We had discussed the sinking with the Porthgwarra Harbourmaster, he pointed vaguely out to sea and said” Sheem about half a mile out there”. We all agreed it was stupid, never find it, too vague, but still carried on. It was awful as well as stupid, quite rough with a South Westerly and fairly- bumpy. Pat volunteered to boat cover and we dropped into the green stuff quickly. At least at 20 metres it was calm. Viz was good and the tide was pushing us easterly, but easily managed. To the west about a kilometre away was Lands’ End, didn’t fancy that one bit, pleased we had the tide right! No sign of wreckage, we signaled to swim towards the shore, Neville on my right. After about 10 minutes I found a long builders plank just lying on a sandy bottom. It looked new, how funny new planks float, what’s it doing here. I looked up and about 3 metres in front of me was a red painted wall! Found it! Lying on her starboard side, the red wall the anti- fouling paint on the hull. Turn right and find Nev, He was unlucky enough to be beyond the bow and had swum past the vessel. I caught him and we swam along the deck and into the crews quarters astern. I felt guilty, it was so new I felt as though I was trespassing. Outside again, must look for the mast head lights, not there, blast some thieving so and so must have dived it before us! We then found the propeller and about 5 meters of 100mm diameter bronze shaft about three metres astern. Fascinating, she must have been still travelling ahead when she hit the bottom stern first. Oh well, time to give the Heron Man a dive! Then we saw something magical and very funny! A seal wearing a white shirt. With its head through the neck the shirt was flowing behind like a cloak. We both fell about laughing couldn’t wait to tell Pat. We hung onto the Puddle Jumper laughing and explaining about the seal, the prop shaft, the rolls of steel visible in the hold, Heron was going spare! “Come into the boat the pair of you, we’re drifting I’ll never find it if you don’t hurry”. He didn’t find it for several weeks.

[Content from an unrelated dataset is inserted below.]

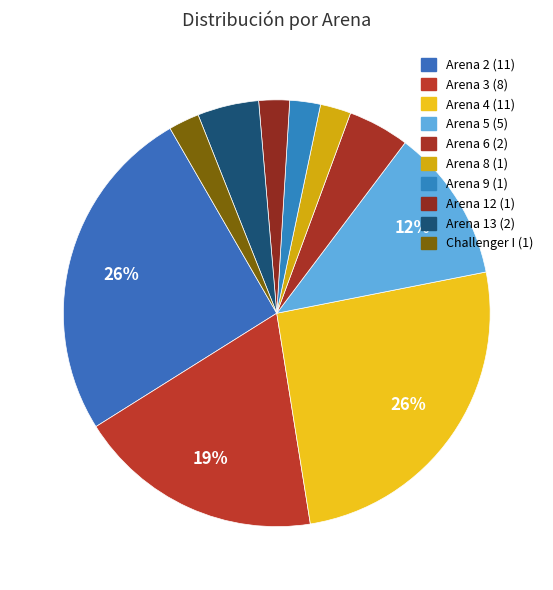

Is Arena 5 the majority of the pie?

No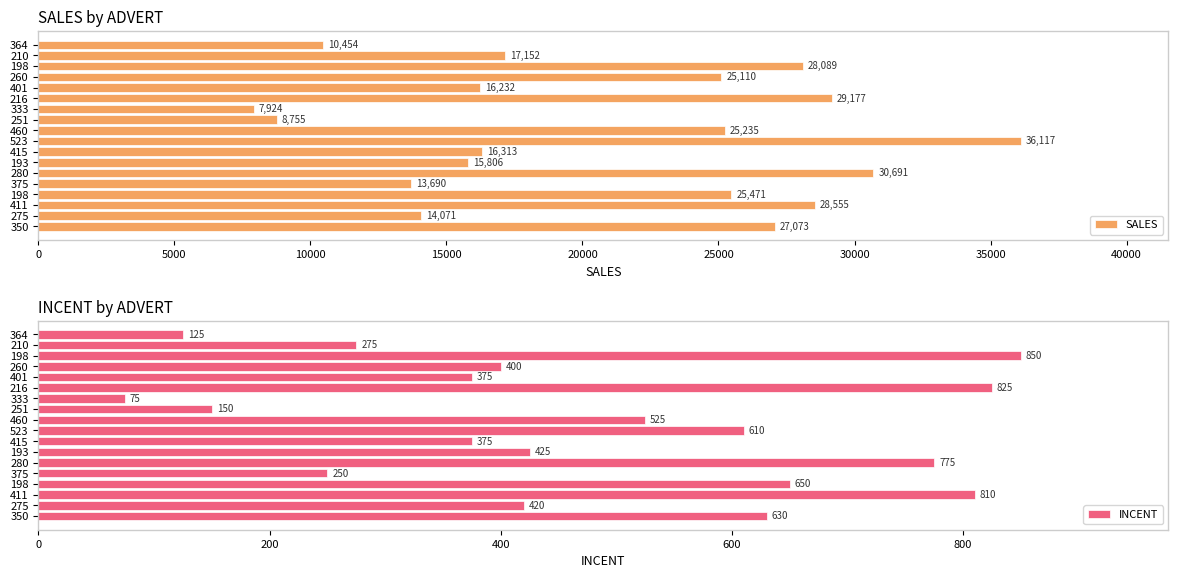

Reading left to right, what are all the values shown in this chart?

SALES: 27073	14071	28555	25471	13690	30691	15806	16313	36117	25235	8755	7924	29177	16232	25110	28089	17152	10454
INCENT: 630	420	810	650	250	775	425	375	610	525	150	75	825	375	400	850	275	125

In The Wink that night we told the locals about it and how we thought we were first to find her, but somebody had been on board and salvaged the mast head lamps. We were given several pints as condolence. “No, we couldn’t get any decent marks, nothing obvious to use and the sea was a bit too bouncy.

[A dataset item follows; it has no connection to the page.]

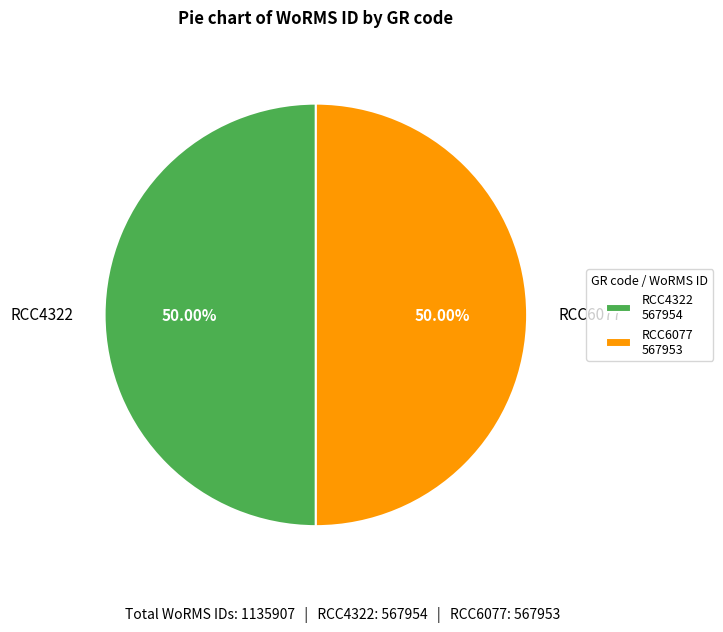

Is the sum of RCC4322 and RCC6077 greater than half?

Yes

Three days later one of the customers was stopped by HM Customs off Newlin with a thee foot diameter propeller and about five meters of drive shaft hanging below his boat. He didn’t need the marks! He lost out again after finding the Juan Ferrer Navigator the year before. Never mind, it would soon be time to move operations to The Scilly Isles, HMS Association and The Hollandia.

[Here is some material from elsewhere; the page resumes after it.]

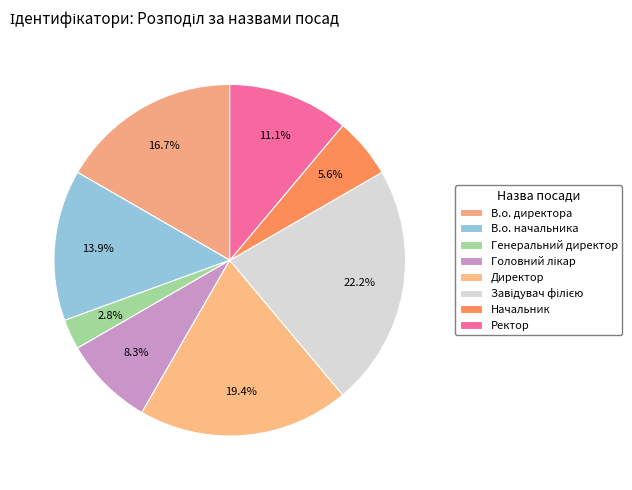

Is there a majority slice in this chart?

No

Meanwhile, we had found a trailer mounted ex US military Air Compressor, in Cornwall and it looked like an ideal set for ECSAC. The introduction came from John Rhodes. A diver who was a friend of Lloyd Poulton who became an ECSAC member in 1966. John was involved with the Penzance Air Station and we became good friends over the many years of diving at Lamorna. More of Lloyd, John and the start of BSAC in Chapter Six.